Während diese Aussagen in gewisser Weise hilfreich für Johnson sein könnten, da er somit den Druck daheim weiter erhöhen kann, zeigten sich einige EU-Beamte und Mitgliedstaaten irritiert. So hieß es, es sei nicht Junckers Aufgabe, über eine Verlängerung zu entscheiden. Nahegelegt wurde, dass die Mitgliedstaaten eine solche Verlängerung gewähren würden, wenn die britischen Abgeordneten den Deal am Samstag ablehnen.

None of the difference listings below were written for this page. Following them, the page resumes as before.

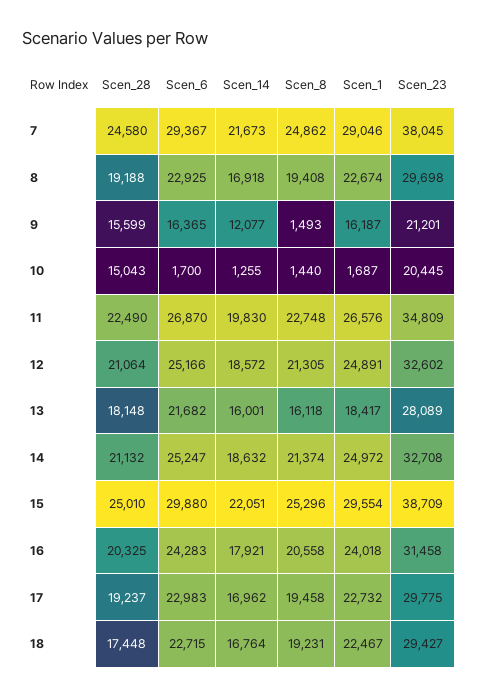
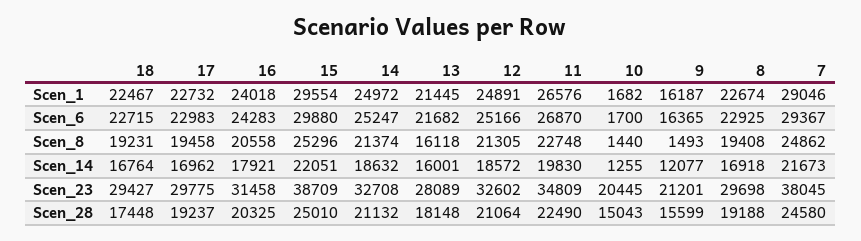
Scen_1, 10: 1687 -> 1682
Scen_1, 13: 18417 -> 21445

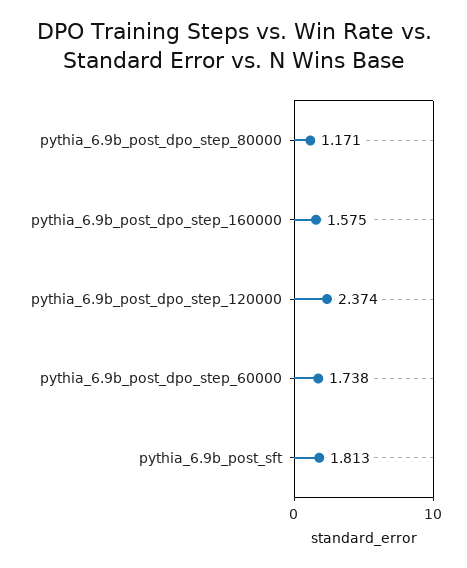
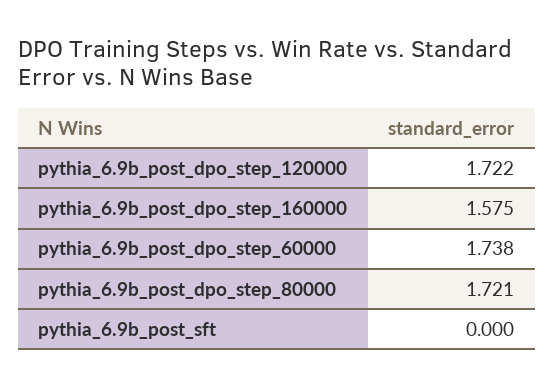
pythia_6.9b_post_dpo_step_80000: 1.171 -> 1.721
pythia_6.9b_post_dpo_step_120000: 2.374 -> 1.722
pythia_6.9b_post_sft: 1.813 -> 0

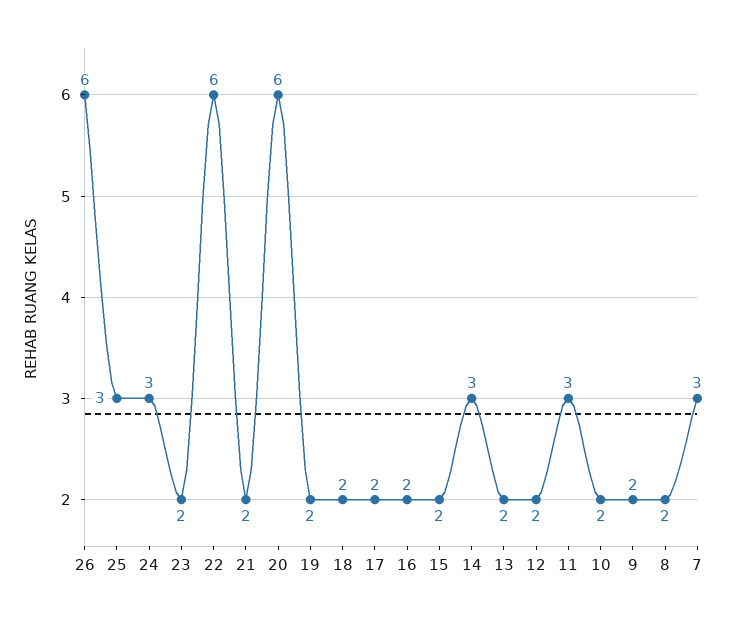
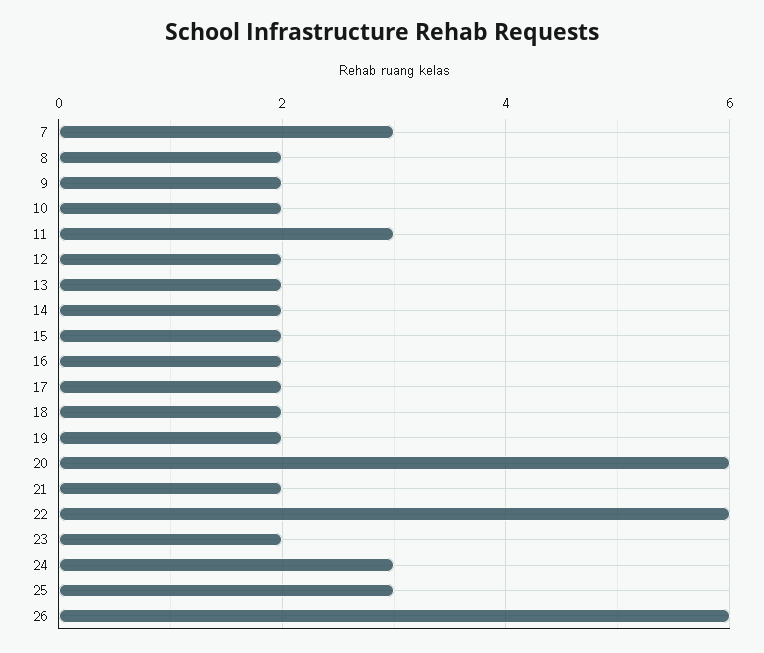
14: 3 -> 2

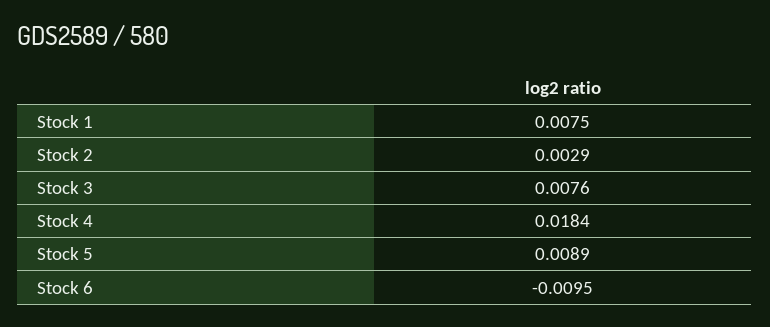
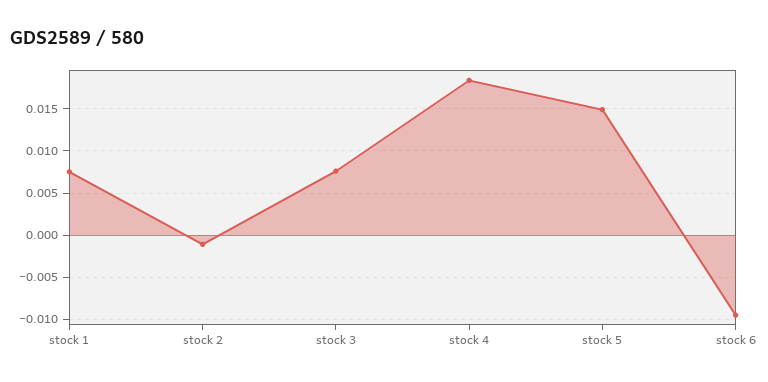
Stock 2: 0.0029 -> -0.001
Stock 5: 0.0089 -> 0.015

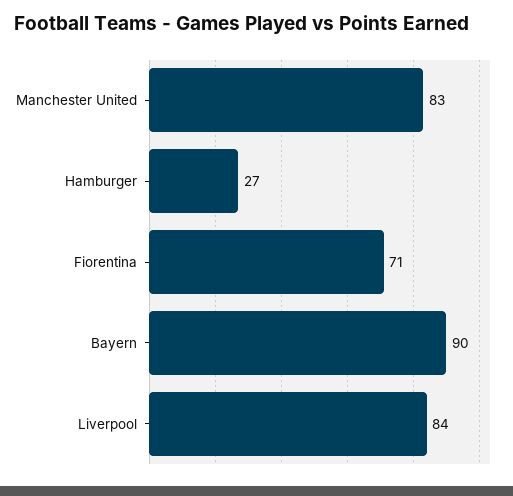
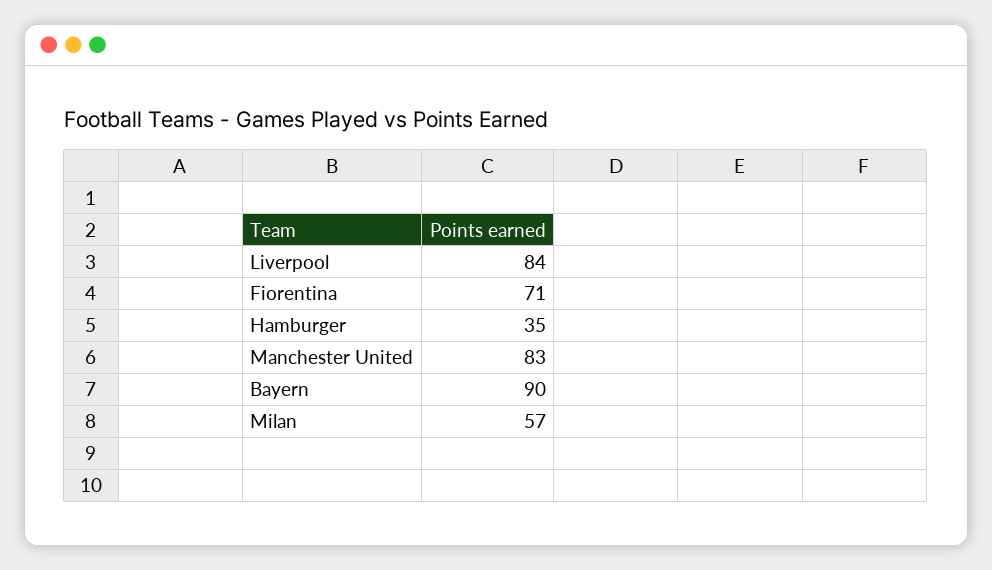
Hamburger: 27 -> 35
Milan: none -> 57

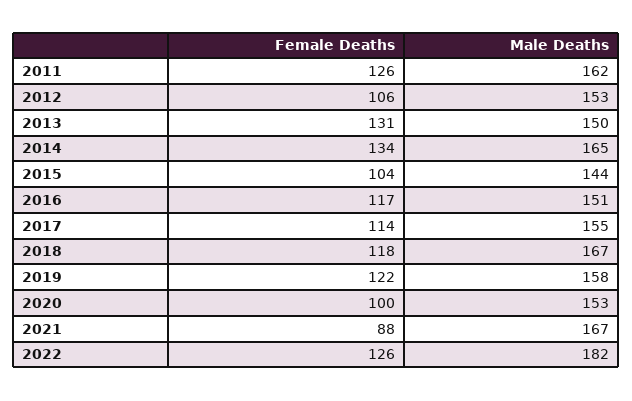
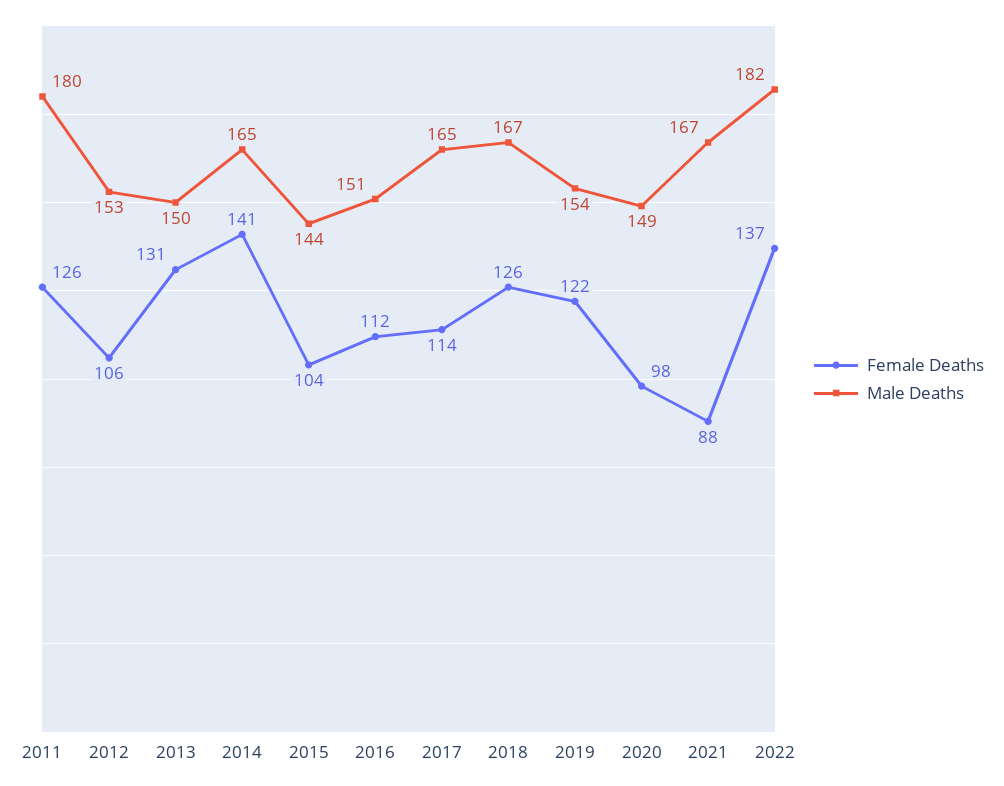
Male Deaths, 2011: 162 -> 180
Female Deaths, 2014: 134 -> 141
Female Deaths, 2016: 117 -> 112
Male Deaths, 2017: 155 -> 165
Female Deaths, 2018: 118 -> 126
Male Deaths, 2019: 158 -> 154
Female Deaths, 2020: 100 -> 98
Male Deaths, 2020: 153 -> 149
Female Deaths, 2022: 126 -> 137

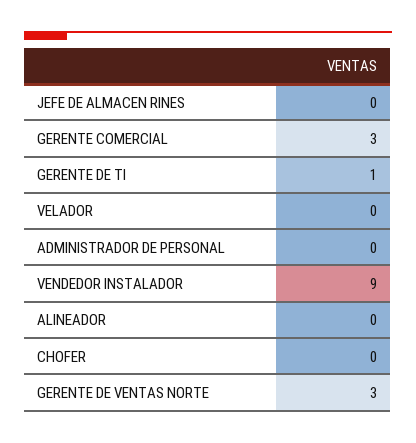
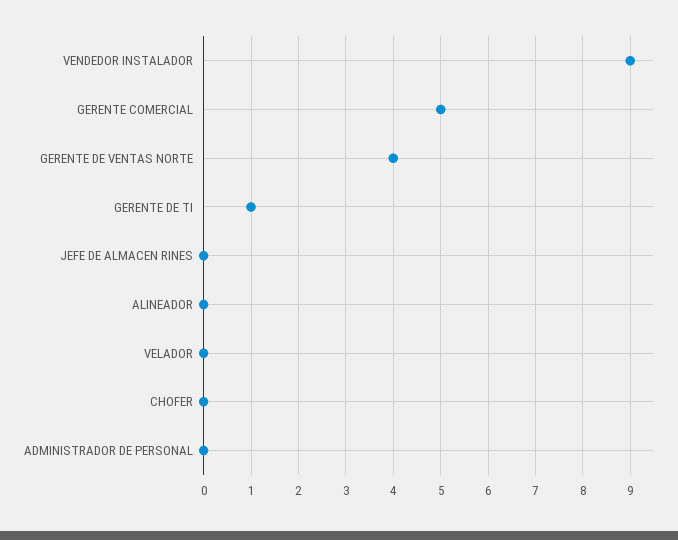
GERENTE COMERCIAL: 3 -> 5
GERENTE DE VENTAS NORTE: 3 -> 4

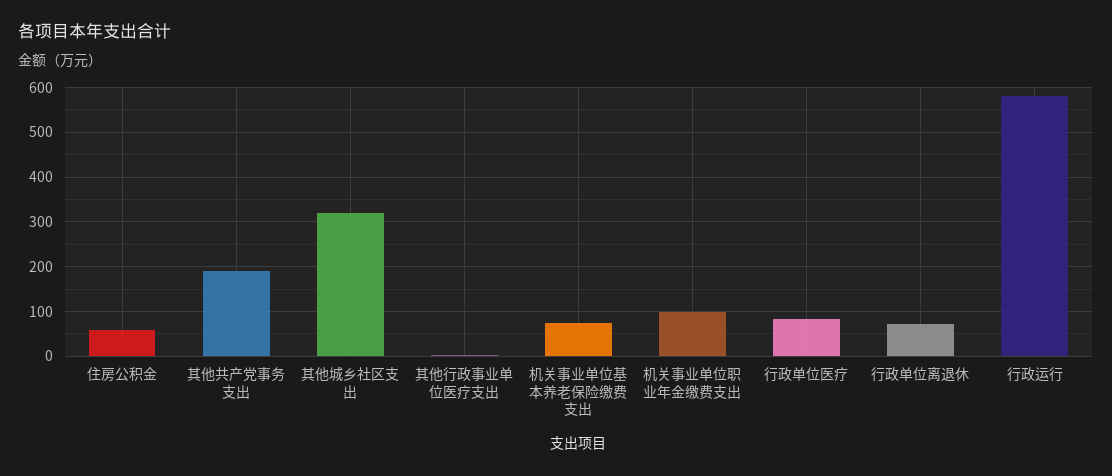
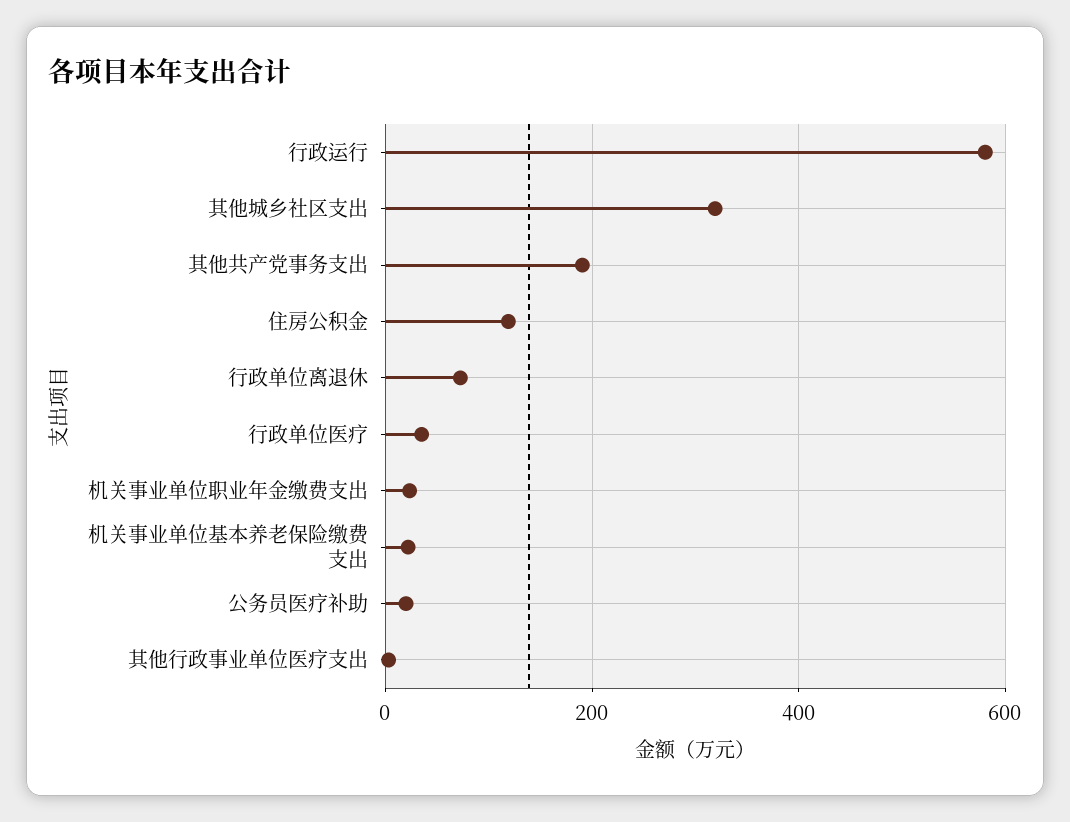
住房公积金: 60 -> 120
机关事业单位基本养老保险缴费支出: 80 -> 20
机关事业单位职业年金缴费支出: 100 -> 20
行政单位医疗: 80 -> 40
公务员医疗补助: none -> 20

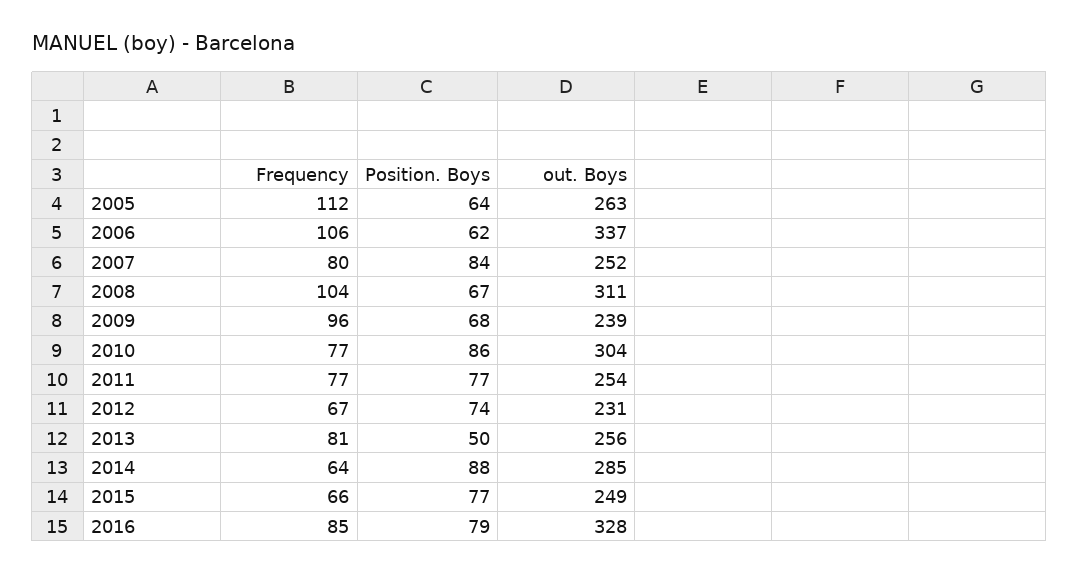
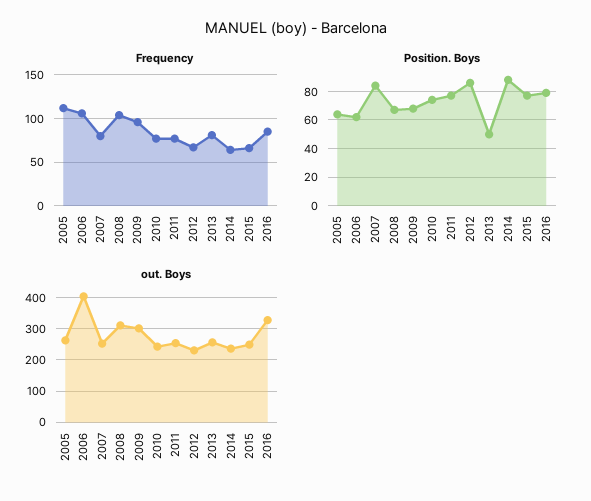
out. Boys, 2006: 337 -> 400
out. Boys, 2009: 239 -> 300
Position. Boys, 2010: 86 -> 75
out. Boys, 2010: 304 -> 240
Position. Boys, 2012: 74 -> 85
out. Boys, 2014: 285 -> 240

Wie stehen Johnsons Chancen?
EU-Diplomaten sind sich offensichtlich auch bewusst, dass die Chancen in Westminster aktuell gegen Johnson stehen. Vorherrschend war aber eine Mischung aus Erleichterung und Bedauern: „Was ich heute fühle, ist Traurigkeit. Denn in meinem Herzen werde ich immer ein Remainer sein. Ich hoffe, dass das Vereinigte Königreich eines Tages zurückkehrt. Unsere Tür ist offen,“ sagte Ratspräsident Tusk. Der Ire Varadkar fügte hinzu: „Ich bedaure wirklich, dass das Vereinigte Königreich die EU verlässt, aber ich respektiere ihre Entscheidung voll und ganz.“
Zufriedenheit gab es, wenig überraschend, bei Boris Johnson, der sich über einen „sehr produktiven Tag für das Vereinigte Königreich“ freute. Er bekräftigte, er sei „sehr zuversichtlich“, am Samstag die Unterstützung der britischen Parlamentsabgeordneten für seinen Deal zu erhalten.
Der erste Schritt sei getan, „jetzt beginnt das Aufbauen“, sagte er und verwies auf die Notwendigkeit, schnellstmöglich mit der Entwicklung einer „neuen und fortschrittlichen Partnerschaft“ mit der EU zu beginnen.
Davor steht aber erst einmal der Samstag in Westminster an.